Written task 1:
Copy the Arduino project text word for word, from "Inside the PlayerLED" up to and including "Lilypad MP3 Player.".

Given text:
──────────────────────────────

Inside setup() T5 is set to OUTPUT mode. It will send information and act as the positive side of the source of electricity.

pinMode(T5, OUTPUT);

Inside loop() we write HIGH or LOW to T5 depending on the value of the playing flag:

if (playing)
    digitalWrite(T5, HIGH);
else
    digitalWrite(T5, LOW);

Board Schematic

Inside the PlayerLED directory you may find a breadboard schematic which may be edited with the Fritzing open source software. Currently there is no part for the Lilypad MP3 Player so I used the Lilypad Arduino USB part and left notes where T5 and GND would be in the Lilypad MP3 Player.

Player LED breadboad schematic

This would represent the following circuit:

Player LED circuit

Managing Sensors with Arduino UNO

Let's focus now towards the development of sensors in order for Pythia to verify if someone is effectively in front of her and therefore engage in a conversation. Keep in mind we have to check when:

  • Someone is at certain distance near of Pythia
  • Someone actually leaves the proximity of Pythia
  • Someone is only passing by in front of Pythia but continues his/her way. Pythia gotta ignore those.

Once conversation has been engaged, it is necessary to determine when someone is talking to Pythia and has effectively finished to do so. This means that we have to check when:

  • Someone is talking to Pythia
  • Someone has finished talking to Pythia

IDE Configuration

  • Board: Arduino/Genuino UNO (Tools > Board)
  • Port: select the port that your FTDI board or cable is using. This is usually the highest number; you can be sure if you unplug the FTDI and the number disappears (Tools > Port)

A Sight to See

Let's develop some eyes for Pythia with the Ultrasonic Sensor HC-SR04 sensor. Operating with the HC-SR04 sensor is a simple task. Nonetheless, we will be using the NewPing library for working with it, abstracting us from the necessary calculations and pulses and providing already tested, robust solutions. Secondly, we'll take advantage of the elapsedMillis library for managing any kind of logic regarding some kind of time elapsed as we'll see shortly.

Proximity Sketch

Let's light up some LEDs as proximity signals in order to accomplish the 3 conditions earlier described. We'll use RED, YELLOW and GREEN LEDs which will signal:

  • RED: No one near
  • YELLOW: Someone is near but might only be passing by
  • GREEN: Someone has been near long enough (1.5 seconds) such that is definitely not only passing by

We'll be considering that 125 cm or lower means someone is near and that 1.5 seconds near is long enough. For this we will have to:

  • Setup the LED pins as OUTPUT
  • Setup the HC-SR04 sensor such that it only records 125 cm or lower distances
  • Light RED if no distance is recorded. Keep in mind only distances below 100 cm get recorded
  • Light YELLOW if a distance gets recorded
  • Keep recording for 1.5 seconds
  • Light RED if record lost before 1.5 seconds
  • Light GREEN if record alive after 1.5 seconds

The source code may be found under Proximity.ino. While most of it's logic relies on function pointers, the code is pretty easy to understand and therefore it is suggested to go through it on your own before delving into the explanation.

──────────────────────────────

Source data:
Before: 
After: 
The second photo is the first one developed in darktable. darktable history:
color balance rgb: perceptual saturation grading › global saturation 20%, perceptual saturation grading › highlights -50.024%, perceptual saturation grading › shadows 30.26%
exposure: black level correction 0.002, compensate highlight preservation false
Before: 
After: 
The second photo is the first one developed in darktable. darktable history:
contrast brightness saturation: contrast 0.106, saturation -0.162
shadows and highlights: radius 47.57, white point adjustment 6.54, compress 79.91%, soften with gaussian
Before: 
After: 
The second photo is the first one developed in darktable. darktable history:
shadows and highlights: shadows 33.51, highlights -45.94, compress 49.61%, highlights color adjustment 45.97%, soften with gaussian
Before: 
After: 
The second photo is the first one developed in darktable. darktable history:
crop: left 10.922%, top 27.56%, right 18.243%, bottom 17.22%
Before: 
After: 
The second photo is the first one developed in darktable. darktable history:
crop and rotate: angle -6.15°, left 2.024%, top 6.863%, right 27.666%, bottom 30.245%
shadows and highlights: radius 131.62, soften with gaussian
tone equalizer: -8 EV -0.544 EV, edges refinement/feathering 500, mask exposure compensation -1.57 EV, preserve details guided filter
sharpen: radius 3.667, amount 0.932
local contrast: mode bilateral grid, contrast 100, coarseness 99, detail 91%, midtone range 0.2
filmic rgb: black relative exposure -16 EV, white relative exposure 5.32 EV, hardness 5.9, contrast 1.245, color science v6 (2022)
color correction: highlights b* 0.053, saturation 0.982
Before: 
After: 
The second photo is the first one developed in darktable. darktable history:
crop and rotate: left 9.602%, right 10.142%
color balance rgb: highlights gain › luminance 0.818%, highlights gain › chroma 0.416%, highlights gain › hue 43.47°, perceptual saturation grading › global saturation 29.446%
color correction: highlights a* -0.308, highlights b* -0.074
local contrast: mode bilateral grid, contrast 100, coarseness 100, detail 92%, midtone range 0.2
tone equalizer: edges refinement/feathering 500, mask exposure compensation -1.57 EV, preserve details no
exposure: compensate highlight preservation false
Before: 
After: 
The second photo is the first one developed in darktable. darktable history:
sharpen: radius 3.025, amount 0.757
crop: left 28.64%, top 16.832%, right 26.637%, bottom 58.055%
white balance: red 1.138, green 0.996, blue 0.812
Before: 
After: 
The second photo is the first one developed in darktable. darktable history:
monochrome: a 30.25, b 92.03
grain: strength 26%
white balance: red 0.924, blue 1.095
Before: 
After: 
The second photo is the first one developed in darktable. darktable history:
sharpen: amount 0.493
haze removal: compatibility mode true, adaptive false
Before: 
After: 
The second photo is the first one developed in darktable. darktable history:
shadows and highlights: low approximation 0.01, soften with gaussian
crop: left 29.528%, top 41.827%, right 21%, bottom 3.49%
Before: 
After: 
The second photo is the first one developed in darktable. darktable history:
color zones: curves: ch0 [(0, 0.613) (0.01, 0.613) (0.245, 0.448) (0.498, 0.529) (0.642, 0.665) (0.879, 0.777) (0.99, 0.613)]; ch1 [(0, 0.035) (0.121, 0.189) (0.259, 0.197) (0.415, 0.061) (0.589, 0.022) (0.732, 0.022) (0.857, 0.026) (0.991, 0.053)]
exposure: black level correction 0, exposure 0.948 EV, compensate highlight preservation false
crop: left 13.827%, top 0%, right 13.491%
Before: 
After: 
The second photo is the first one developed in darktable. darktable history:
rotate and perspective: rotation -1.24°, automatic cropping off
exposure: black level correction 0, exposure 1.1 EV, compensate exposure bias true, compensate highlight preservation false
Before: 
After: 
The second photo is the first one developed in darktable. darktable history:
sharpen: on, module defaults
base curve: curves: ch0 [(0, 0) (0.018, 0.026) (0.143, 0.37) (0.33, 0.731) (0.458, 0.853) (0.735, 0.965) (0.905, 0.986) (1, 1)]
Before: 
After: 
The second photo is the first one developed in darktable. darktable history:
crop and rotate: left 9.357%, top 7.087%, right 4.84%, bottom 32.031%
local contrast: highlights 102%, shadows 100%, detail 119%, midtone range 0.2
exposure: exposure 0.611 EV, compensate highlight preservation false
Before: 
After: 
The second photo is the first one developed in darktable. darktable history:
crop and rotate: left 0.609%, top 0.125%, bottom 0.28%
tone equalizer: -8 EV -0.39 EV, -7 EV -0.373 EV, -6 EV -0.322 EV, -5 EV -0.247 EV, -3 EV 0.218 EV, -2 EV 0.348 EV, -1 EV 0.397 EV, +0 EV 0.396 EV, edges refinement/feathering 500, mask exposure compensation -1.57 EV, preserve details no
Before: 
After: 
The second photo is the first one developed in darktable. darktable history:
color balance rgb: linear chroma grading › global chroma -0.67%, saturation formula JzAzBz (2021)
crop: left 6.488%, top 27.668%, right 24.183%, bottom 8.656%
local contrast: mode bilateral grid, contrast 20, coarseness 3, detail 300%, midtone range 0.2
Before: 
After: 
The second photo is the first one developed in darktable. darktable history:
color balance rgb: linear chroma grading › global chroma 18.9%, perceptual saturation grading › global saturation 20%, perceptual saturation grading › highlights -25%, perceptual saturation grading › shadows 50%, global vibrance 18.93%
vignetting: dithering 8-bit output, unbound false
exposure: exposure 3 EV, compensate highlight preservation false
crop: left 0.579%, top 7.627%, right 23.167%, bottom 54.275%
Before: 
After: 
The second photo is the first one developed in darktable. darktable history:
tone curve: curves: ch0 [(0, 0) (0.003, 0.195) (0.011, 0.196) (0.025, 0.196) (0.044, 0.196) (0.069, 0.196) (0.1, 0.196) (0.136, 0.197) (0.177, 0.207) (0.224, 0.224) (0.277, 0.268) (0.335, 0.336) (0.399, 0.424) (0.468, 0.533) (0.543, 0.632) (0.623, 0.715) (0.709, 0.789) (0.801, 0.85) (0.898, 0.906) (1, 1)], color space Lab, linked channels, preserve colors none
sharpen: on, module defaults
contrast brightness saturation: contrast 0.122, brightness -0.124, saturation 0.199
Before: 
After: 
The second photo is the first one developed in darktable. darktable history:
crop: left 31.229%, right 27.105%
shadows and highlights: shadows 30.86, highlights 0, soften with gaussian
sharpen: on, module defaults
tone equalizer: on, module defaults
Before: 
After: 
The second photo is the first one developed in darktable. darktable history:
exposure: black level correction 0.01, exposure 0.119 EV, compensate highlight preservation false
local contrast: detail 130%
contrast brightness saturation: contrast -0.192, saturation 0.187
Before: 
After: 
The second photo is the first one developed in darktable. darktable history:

──────────────────────────────

Written task 2:
Output the records from their first line up to and including the line with "exposure: black level correction 0.002, compensate" as a Markdown table with the columns Row and Line, numbering each line and leaving out blank lines.

Reply 1:
Inside the PlayerLED directory you may find a breadboard schematic which may be edited with the Fritzing open source software. Currently there is no part for the Lilypad MP3 Player so I used the Lilypad Arduino USB part and left notes where T5 and GND would be in the Lilypad MP3 Player.

Reply 2:
| Row | Line |
|---|---|
| 1 | Before:  |
| 2 | After:  |
| 3 | The second photo is the first one developed in darktable. darktable history: |
| 4 | color balance rgb: perceptual saturation grading › global saturation 20%, perceptual saturation grading › highlights -50.024%, perceptual saturation grading › shadows 30.26% |
| 5 | exposure: black level correction 0.002, compensate highlight preservation false |